§ **INSTRUCTIONS TO FOLLOW**:
Give the count of lines in the records below that contain "editorial", and say nothing more.

§ **RECORDS FOR THIS TASK**:
- - - -
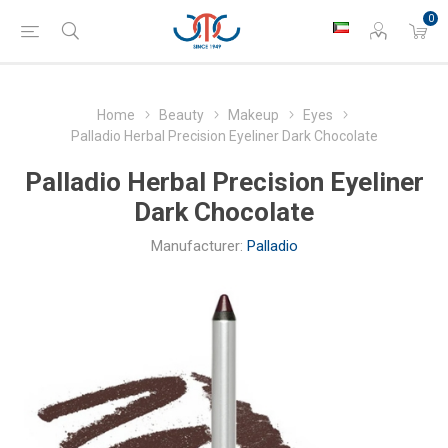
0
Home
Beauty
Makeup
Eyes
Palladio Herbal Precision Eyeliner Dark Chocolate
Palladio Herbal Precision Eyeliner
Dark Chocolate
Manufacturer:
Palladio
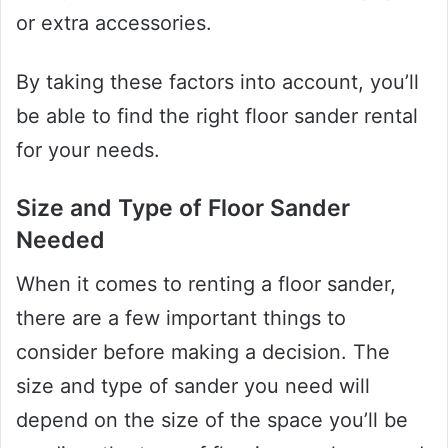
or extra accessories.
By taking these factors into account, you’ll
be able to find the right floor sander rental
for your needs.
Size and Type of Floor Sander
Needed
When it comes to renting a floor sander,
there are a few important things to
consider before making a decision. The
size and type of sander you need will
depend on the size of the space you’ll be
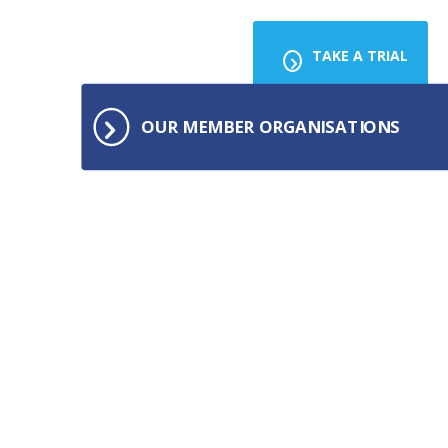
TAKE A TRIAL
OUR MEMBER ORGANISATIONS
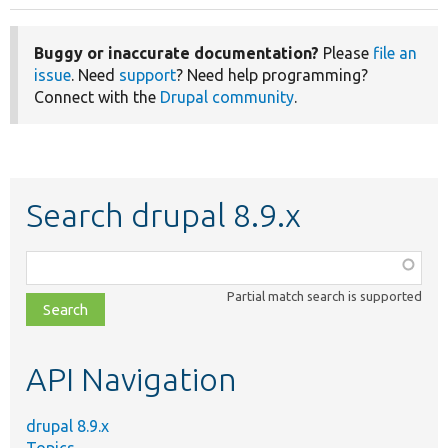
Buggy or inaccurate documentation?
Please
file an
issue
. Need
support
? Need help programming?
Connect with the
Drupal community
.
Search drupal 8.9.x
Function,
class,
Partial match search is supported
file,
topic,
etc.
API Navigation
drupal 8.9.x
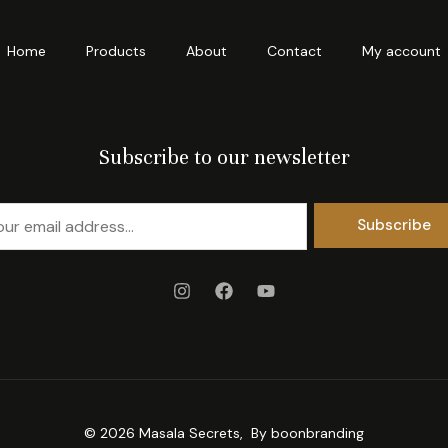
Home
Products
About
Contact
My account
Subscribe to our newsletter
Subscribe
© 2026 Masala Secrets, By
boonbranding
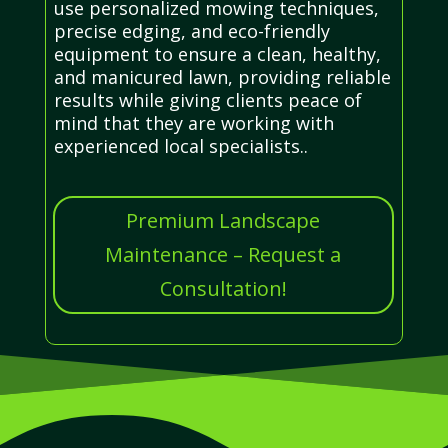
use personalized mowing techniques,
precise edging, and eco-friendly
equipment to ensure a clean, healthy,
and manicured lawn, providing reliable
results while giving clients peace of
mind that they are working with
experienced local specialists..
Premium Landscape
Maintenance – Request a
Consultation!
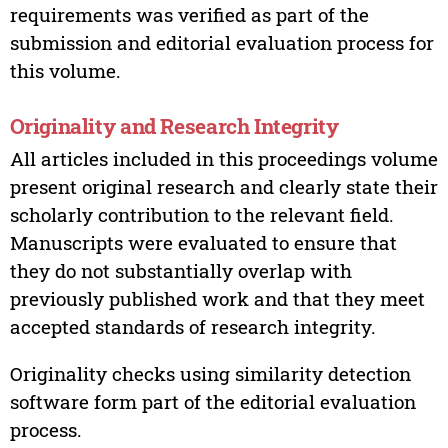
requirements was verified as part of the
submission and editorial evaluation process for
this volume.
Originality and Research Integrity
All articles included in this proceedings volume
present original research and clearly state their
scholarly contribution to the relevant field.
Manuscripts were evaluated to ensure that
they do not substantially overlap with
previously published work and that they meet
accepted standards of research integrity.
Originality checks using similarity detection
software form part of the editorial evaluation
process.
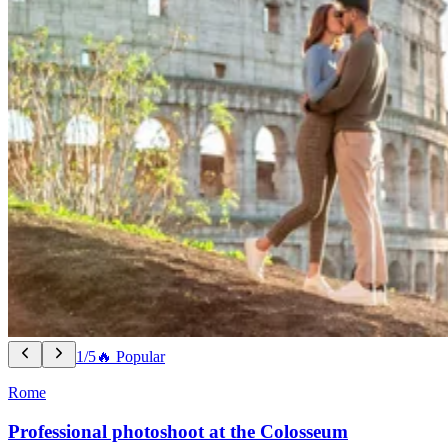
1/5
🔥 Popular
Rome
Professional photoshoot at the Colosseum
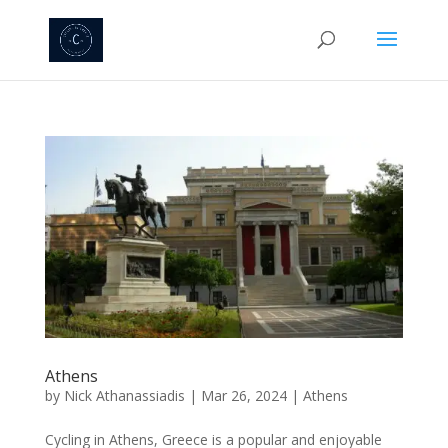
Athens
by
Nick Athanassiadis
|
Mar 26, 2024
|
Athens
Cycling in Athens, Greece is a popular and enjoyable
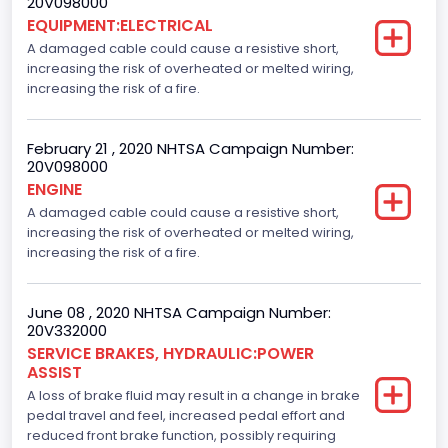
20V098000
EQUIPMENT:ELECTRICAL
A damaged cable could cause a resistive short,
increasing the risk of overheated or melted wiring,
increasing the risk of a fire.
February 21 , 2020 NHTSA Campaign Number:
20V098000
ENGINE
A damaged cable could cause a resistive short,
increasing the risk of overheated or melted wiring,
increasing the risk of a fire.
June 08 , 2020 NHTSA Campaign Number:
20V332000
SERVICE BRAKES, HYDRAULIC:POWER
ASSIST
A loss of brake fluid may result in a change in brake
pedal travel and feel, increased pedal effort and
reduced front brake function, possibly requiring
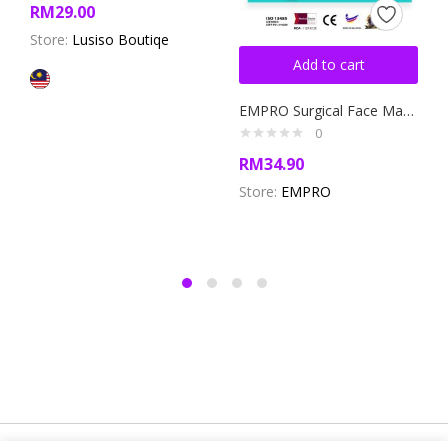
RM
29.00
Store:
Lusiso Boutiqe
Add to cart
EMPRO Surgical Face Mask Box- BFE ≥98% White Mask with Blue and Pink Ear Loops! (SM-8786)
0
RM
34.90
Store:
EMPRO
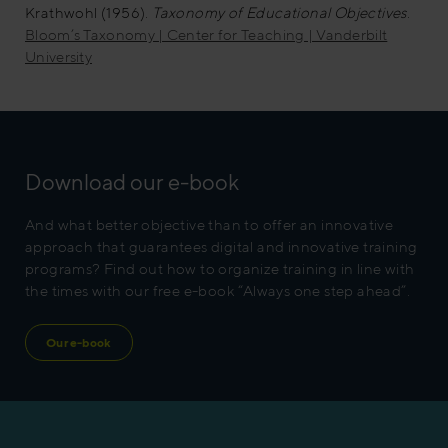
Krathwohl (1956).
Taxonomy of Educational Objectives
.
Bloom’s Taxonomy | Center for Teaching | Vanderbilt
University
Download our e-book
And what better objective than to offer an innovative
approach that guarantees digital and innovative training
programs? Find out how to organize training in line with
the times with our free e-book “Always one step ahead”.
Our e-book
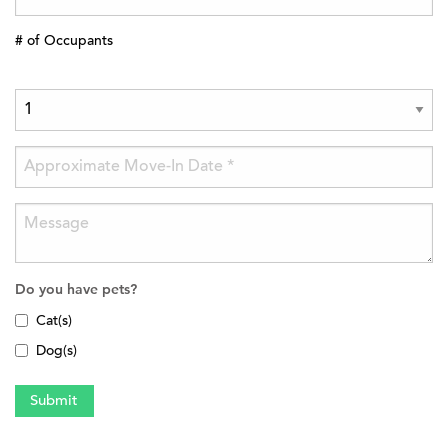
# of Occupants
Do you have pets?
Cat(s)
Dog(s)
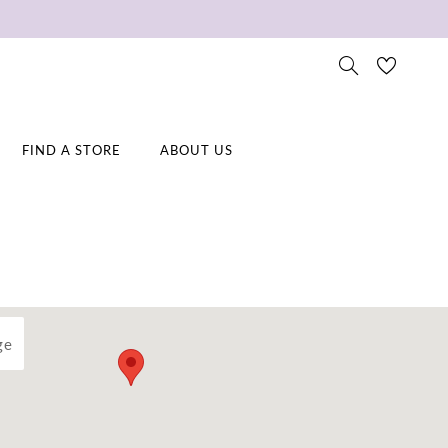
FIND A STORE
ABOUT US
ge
- - - -
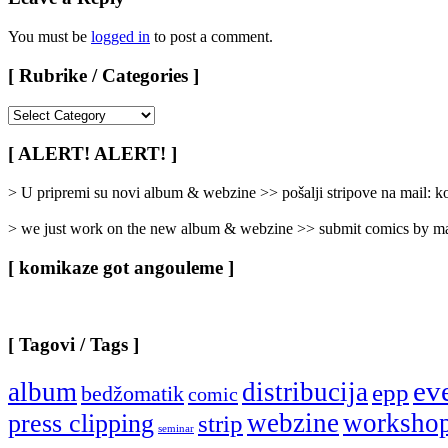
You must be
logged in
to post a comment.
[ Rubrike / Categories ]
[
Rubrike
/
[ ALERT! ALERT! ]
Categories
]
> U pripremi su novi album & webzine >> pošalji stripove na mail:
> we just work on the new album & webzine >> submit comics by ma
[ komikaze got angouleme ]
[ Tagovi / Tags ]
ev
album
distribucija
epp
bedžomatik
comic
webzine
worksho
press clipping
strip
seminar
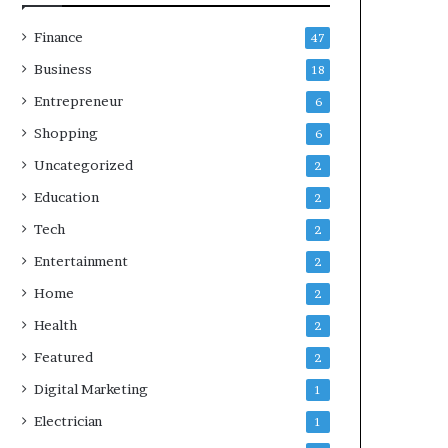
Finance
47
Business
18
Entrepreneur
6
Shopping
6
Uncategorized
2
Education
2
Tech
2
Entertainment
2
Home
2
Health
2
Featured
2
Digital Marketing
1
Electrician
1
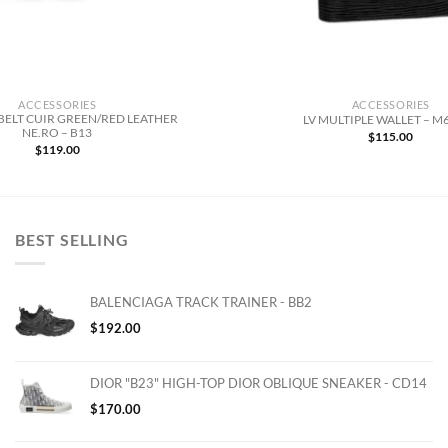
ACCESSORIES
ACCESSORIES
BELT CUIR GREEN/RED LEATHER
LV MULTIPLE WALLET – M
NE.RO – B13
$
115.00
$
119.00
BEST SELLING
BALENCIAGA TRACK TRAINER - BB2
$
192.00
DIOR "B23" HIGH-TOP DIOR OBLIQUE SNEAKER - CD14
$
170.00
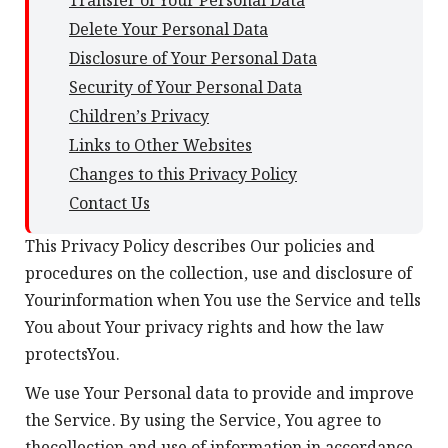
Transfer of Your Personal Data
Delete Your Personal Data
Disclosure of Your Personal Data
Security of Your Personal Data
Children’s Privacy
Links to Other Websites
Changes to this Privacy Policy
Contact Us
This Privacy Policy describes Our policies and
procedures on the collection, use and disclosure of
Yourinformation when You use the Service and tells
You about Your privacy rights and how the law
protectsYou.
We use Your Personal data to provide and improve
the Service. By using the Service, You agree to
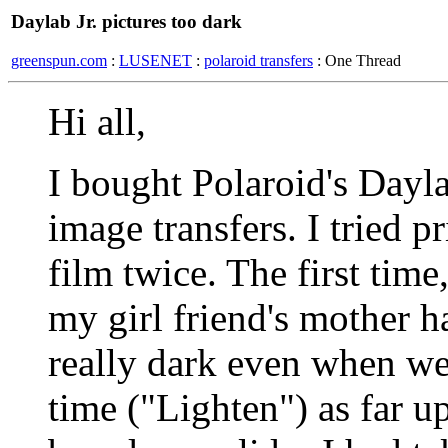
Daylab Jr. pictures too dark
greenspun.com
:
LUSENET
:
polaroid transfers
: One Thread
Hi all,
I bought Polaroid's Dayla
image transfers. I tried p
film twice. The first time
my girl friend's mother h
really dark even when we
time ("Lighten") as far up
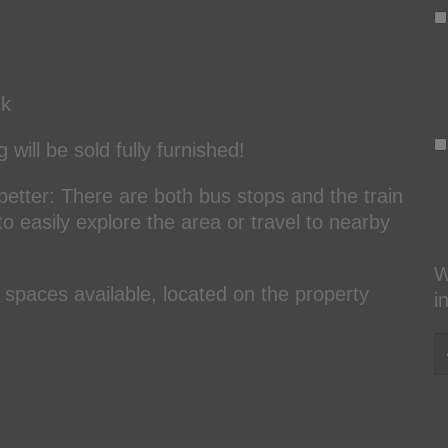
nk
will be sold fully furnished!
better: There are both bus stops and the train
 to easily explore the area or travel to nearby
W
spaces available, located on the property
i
- - - -
§ **SOLUTION**:
2